You can "start rolling one subdomain at a time". But you can't restrict HTTPS port 443 to be open for just some of the Virtual Domains if you have one IP for all of them.
Name based virtual hosts serve different websites based on the Host HTTP header. Now you have HTTP, when you type "example.com" in your browser, it connects to your IP and adds a Host: example.com
in the request headers. That way webserver matches known virtual host or just handles as default virtual host if it's unknown (for example if you directly type an IP in your browser).
Now for the HTTPS part it's a bit different. As the TLS secure connecting has to be established before HTTP headers are sent. So the webserver actually couldn't knew which certificate to present. Be it example1.com or example2.com (for example). Back in the old times that meant that only one valid HTTPS website per IP was allowed (well, multi-domain certificate could work, but I don't remember any CA allowed those). I.e. no virtual hosts.
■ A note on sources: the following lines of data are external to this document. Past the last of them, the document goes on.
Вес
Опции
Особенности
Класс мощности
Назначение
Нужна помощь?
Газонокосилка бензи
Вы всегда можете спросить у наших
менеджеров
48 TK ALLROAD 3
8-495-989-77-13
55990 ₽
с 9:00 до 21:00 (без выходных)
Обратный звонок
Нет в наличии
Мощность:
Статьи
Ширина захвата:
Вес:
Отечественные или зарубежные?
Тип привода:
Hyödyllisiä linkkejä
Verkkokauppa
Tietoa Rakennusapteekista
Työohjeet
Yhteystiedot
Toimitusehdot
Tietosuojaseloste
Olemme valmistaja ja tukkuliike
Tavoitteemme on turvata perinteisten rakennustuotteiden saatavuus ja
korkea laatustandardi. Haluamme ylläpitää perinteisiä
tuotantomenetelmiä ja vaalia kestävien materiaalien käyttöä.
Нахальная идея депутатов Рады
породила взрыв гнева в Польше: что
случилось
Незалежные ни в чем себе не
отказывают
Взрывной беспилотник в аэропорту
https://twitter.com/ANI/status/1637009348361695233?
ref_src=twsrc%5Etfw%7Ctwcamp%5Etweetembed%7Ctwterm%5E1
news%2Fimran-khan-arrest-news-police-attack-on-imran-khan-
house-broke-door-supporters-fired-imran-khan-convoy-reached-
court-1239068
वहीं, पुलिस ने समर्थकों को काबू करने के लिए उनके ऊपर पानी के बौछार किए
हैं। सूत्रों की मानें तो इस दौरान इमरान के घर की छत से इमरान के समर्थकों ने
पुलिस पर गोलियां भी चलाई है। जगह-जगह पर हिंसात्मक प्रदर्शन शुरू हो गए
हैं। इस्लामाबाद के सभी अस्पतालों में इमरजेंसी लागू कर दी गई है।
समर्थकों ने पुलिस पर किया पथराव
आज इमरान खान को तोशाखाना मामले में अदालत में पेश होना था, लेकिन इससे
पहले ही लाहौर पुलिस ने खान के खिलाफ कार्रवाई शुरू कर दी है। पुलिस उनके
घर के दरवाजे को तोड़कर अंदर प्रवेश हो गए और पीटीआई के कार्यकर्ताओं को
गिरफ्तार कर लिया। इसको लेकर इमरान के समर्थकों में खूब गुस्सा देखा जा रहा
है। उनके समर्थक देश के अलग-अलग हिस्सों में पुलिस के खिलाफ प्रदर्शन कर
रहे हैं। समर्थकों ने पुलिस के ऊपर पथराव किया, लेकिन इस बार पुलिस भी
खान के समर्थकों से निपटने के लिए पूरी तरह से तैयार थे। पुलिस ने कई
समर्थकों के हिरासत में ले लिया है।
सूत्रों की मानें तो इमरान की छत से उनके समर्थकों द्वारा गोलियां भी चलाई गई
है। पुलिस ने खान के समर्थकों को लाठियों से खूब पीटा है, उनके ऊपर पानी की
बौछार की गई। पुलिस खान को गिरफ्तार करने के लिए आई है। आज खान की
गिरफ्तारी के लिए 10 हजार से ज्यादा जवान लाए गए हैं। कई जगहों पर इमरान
But thankfully for the TLS SNI extension that works similarly to HTTP. Except that instead of HTTP headers the domain name are passed in the TLS session information.
Now considering this, once you enabled SSL for one website example1.com
, and generated a certificate for it, if you type https://example2.com
it would actually open example1.com
website (because it's the only virtual host for the HTTPS listener), but also the browser would complain that website presents certificate for wrong domain (because your webserver don't have both certificate for example2.com and virtual host for it).
To avoid that confusion I'd rather suggest you to test & prepare all the certificates and config for your sites first. And then enable them all at once. At least if you host all of them on the same IP. If you have different IPs for them, I assume you understand that you can enable HTTP for the separately based on the statements above.